Richard Osman, The Last Devil to Die
(Viking/Pamela Dorman Books)

“Overall, the real strength of these books is that they are genuinely funny. It is a truism that people who aren’t funny think that writing funny books is easy. To wear it as lightly as Osman does is a gift; these books read like champagne … Not all fantasies will or should come true, but Osman’s is so terribly beguiling.”

–Jenny Colgan (Air Mail)

 

James Ellroy, The Enchanters
(Knopf)

“Marilyn Monroe’s death has achieved myth status, and Ellroy’s take on it is at once a superb crime novel about the city he’s always written about, a love letter to a very different time, and a narrative that ensures the Freddy Otash novels will be mentioned along the novels in The L.A. Quartet and the Underworld U.S.A. Trilogy as some of Ellroy’s best work.”

–Gabino Iglesias (NPR)

 

Mick Herron, The Secret Hours
(Soho)

The Secret Hours delights in complicated plotting that occasionally makes you despair whether you’re understanding as much as you should be. Don’t worry. You are … There’s wit and suspense on almost every page of The Secret Hours, where the good guys are bad, the bad guys are worse and the reader is in luck.”

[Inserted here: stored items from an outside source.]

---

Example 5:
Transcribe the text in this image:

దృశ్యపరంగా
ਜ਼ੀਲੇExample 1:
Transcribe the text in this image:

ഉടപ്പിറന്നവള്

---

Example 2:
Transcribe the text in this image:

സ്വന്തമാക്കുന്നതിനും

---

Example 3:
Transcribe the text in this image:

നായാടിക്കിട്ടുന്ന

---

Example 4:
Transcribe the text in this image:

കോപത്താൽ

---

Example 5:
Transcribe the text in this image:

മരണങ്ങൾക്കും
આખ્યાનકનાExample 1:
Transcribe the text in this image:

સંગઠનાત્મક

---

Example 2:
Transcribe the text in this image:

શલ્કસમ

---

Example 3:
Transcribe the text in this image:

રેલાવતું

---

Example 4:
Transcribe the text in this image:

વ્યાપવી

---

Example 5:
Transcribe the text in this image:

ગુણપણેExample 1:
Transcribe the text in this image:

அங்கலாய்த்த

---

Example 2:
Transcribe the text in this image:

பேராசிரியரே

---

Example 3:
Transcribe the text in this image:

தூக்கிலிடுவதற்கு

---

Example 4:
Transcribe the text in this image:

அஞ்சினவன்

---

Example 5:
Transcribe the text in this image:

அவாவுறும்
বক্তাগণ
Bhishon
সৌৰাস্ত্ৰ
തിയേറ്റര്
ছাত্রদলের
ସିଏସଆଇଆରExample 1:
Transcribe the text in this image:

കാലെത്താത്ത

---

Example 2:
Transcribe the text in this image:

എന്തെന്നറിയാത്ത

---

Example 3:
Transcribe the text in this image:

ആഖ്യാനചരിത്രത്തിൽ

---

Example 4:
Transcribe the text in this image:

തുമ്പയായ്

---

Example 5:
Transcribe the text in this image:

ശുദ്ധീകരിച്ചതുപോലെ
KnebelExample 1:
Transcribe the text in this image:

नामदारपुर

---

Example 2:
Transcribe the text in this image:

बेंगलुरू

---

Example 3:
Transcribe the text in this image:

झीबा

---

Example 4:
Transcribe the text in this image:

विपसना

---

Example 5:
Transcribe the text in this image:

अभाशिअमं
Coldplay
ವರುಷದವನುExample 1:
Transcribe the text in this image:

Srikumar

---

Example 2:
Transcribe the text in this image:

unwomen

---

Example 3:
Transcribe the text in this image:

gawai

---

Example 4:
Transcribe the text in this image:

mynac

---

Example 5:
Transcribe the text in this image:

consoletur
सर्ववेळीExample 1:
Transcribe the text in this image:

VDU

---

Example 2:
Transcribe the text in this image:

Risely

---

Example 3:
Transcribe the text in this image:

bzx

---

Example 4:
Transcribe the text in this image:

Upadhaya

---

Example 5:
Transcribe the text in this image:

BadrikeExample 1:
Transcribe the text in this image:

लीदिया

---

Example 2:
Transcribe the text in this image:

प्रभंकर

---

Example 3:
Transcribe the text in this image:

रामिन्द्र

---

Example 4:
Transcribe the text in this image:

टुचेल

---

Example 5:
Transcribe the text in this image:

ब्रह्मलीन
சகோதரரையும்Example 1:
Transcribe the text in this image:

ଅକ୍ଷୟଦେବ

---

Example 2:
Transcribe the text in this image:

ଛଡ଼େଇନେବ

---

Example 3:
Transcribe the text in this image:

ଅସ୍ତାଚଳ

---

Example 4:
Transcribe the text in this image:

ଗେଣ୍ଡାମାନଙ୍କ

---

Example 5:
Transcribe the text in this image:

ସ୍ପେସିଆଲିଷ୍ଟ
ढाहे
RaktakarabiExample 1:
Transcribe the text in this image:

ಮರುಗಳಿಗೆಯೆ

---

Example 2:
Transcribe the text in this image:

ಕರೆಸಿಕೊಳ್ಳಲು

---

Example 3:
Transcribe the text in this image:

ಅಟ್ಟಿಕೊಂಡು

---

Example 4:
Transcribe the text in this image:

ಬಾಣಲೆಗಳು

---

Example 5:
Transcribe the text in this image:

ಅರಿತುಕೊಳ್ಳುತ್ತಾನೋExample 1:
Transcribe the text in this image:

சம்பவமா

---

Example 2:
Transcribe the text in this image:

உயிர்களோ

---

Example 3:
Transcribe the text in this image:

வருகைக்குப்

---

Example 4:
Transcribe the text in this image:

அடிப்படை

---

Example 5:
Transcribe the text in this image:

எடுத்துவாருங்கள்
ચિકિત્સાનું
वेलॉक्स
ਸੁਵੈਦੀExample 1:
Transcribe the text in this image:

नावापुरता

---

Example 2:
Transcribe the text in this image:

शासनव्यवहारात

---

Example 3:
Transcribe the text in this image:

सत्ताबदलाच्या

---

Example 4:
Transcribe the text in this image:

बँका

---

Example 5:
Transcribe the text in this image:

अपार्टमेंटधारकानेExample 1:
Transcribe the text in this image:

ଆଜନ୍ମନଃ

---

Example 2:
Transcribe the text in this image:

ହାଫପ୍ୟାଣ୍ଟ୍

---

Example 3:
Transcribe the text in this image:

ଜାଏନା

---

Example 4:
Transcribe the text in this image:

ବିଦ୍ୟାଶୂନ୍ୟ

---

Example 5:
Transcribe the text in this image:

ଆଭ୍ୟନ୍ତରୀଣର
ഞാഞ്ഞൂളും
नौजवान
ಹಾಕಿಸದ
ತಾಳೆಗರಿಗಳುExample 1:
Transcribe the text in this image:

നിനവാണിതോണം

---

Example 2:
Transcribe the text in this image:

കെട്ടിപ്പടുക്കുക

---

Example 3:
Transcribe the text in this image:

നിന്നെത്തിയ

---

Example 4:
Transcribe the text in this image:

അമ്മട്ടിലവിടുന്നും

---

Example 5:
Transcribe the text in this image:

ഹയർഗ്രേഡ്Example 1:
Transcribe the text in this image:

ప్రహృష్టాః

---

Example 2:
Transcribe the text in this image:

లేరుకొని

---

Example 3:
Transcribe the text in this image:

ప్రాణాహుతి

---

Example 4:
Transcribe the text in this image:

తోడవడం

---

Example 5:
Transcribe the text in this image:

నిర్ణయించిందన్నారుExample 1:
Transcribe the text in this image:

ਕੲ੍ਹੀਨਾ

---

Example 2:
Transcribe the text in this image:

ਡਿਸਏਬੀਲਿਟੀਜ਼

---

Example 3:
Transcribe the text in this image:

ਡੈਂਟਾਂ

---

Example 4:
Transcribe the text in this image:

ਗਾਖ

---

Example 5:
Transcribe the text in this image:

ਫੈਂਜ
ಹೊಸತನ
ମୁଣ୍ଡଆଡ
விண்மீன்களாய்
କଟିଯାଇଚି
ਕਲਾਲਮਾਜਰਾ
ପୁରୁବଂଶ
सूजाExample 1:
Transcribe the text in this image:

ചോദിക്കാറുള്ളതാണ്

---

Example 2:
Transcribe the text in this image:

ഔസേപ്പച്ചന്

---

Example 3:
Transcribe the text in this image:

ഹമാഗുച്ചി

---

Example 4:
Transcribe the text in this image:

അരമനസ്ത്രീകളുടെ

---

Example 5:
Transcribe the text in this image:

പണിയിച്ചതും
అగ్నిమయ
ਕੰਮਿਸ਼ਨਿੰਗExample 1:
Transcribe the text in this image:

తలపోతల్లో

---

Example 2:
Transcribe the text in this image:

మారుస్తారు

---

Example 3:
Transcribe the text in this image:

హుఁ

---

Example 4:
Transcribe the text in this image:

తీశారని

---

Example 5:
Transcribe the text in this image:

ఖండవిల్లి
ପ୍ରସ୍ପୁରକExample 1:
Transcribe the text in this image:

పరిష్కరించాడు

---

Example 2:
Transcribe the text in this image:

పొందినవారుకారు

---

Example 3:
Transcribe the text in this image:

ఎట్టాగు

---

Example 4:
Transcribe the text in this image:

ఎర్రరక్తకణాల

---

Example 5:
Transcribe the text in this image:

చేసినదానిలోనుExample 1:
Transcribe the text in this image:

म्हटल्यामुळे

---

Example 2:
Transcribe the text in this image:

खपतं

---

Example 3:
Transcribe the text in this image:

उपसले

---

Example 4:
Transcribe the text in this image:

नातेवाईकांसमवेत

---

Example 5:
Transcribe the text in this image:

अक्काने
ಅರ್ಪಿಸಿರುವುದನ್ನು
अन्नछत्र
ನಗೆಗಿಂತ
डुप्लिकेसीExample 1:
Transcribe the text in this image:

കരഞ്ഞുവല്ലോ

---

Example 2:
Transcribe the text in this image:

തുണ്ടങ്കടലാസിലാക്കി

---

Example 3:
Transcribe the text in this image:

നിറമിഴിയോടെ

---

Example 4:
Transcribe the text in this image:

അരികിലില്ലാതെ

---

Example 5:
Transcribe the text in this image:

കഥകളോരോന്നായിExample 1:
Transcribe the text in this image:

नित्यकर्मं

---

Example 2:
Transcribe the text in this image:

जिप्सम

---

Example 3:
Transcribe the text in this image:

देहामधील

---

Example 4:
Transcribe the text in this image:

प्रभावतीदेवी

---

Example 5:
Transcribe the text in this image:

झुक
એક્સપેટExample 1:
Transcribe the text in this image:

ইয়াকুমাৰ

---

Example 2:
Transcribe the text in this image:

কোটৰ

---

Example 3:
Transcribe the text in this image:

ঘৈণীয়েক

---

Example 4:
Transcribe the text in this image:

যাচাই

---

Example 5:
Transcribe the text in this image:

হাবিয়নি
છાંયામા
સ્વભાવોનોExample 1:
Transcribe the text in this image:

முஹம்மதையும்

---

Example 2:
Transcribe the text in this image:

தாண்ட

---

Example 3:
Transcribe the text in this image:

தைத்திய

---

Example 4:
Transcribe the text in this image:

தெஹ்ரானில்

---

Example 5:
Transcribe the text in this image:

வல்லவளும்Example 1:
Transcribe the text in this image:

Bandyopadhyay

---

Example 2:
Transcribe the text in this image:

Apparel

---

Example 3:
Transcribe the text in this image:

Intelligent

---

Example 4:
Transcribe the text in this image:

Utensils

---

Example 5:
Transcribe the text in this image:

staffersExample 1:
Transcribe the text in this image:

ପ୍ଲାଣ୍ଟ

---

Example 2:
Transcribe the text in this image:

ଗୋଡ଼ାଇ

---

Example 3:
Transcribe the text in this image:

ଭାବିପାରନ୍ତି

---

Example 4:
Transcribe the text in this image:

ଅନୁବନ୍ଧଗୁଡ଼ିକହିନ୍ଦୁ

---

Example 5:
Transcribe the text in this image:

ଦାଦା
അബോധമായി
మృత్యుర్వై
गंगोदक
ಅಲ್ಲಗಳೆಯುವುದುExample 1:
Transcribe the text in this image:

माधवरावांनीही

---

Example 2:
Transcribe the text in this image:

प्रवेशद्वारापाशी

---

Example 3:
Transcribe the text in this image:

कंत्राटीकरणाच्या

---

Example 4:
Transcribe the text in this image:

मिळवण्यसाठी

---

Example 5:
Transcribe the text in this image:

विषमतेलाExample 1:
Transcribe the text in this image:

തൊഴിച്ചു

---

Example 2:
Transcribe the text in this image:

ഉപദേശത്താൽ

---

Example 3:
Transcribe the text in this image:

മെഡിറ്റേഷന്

–Chris Hewitt (The Minneapolis Star-Tribune)

 

Stephen King, Holly
(Scribner)

“What makes King’s work so much more frightening than that of most other suspense writers, what elevates it to night-terror levels, isn’t his cruelty to his characters: It’s his kindness. King describes his characters’ interior landscapes, their worries and plans, with a focus like a giant benevolent beam. You can sense the goodness running through them, and that current of goodness is what makes the acts of violence so disturbing.”